Let’s take a step back to 2008 Obama victory. On his inauguration day, Rush Limbaugh the unofficial spokesman of the Republican Party wished that Obama’s presidency would be a failure. Other top party leaders were reported to have held series of meetings to obstruct Obama’s agenda. Consequently, a campaign to delegitimize the president begun culminating in the most disgraceful and humiliating incidents any sitting president ever suffered. Through sustained rumor, Obama was forced to publish his birth certificate to confirm he is a United States citizen. A Republican Congressman, Joe Wilson interrupted the president in the hallowed chamber of the House of Representatives during a State of the Union address and heckled “You lie!”
It was clear that some people did not accept Obama as a real president. He was ridiculed as naïve, inexperienced and inept community organizer who shot miraculously into the presidency from the streets of Chicago. Many conservatives underrated President Obama so much so that they were so convinced that Mitt Romney would take him down from office. But confronting reality, many conservatives still found it hard to believe Obama will be in the Oval Office in the next four years. Rush Limbaugh on the night of the election said: “I went to bed last night thinking we’d lost the country…” He said on Wednesday that one of the main reasons President Barack Obama won reelection was because voters viewed him as “Santa Claus.”

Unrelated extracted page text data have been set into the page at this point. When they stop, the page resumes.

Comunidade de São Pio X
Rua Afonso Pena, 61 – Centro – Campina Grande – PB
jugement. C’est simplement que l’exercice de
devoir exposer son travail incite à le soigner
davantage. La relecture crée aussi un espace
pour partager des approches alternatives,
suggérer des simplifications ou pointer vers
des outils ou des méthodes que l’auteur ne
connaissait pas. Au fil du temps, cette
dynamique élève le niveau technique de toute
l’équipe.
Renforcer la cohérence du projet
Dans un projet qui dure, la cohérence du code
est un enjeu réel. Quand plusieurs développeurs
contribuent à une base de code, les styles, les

Such characterization is typical of the disdain with which Obama is viewed among some fringe elements of the right wing. Such mindset gives the impression that Obama did not win genuinely or that he is incapable to defeating a Republican. It reinforces the narrative among Obama’s detractors that the 2008 victory was not just a fluke but also the 2012 success in the polls.

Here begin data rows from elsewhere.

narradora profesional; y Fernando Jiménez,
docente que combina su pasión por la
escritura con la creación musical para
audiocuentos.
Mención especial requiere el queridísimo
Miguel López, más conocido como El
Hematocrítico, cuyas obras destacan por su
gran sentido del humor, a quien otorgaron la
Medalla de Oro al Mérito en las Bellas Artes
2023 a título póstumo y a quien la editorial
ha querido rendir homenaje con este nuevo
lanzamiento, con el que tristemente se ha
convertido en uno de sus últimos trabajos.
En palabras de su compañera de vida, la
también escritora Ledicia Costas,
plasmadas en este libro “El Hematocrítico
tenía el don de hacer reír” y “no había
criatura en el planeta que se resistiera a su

This is the challenge of the moment. The purpose of election is to decide a path for the country but with comments coming from Congressional Republicans and allies, it seems that they are not prepared to respect Obama’s mandate to govern. If the obstruction continues, one is left to question the justification of spending over 2 billion dollars for an election that does not have consequences.
Everything considered, the intransigence that has come to define our politics in recent times should be rejected by reasonable citizens.
The test of the validity of the outcome of 2012 election is the resolution of the impending “fiscal cliff” otherwise referred to sequestration – automatic spending cuts and tax increases approved by Congress. The disagreement is over tax increases. Republicans refuse to accept any dime of tax increase on the top 2% of the population. How this matter is resolved will determine the acceptance or not of an Obama’s victory in the polls.
If the gridlock continues like the first term, the Obama’s decisive win in the polls is nothing but a pyrrhic victory.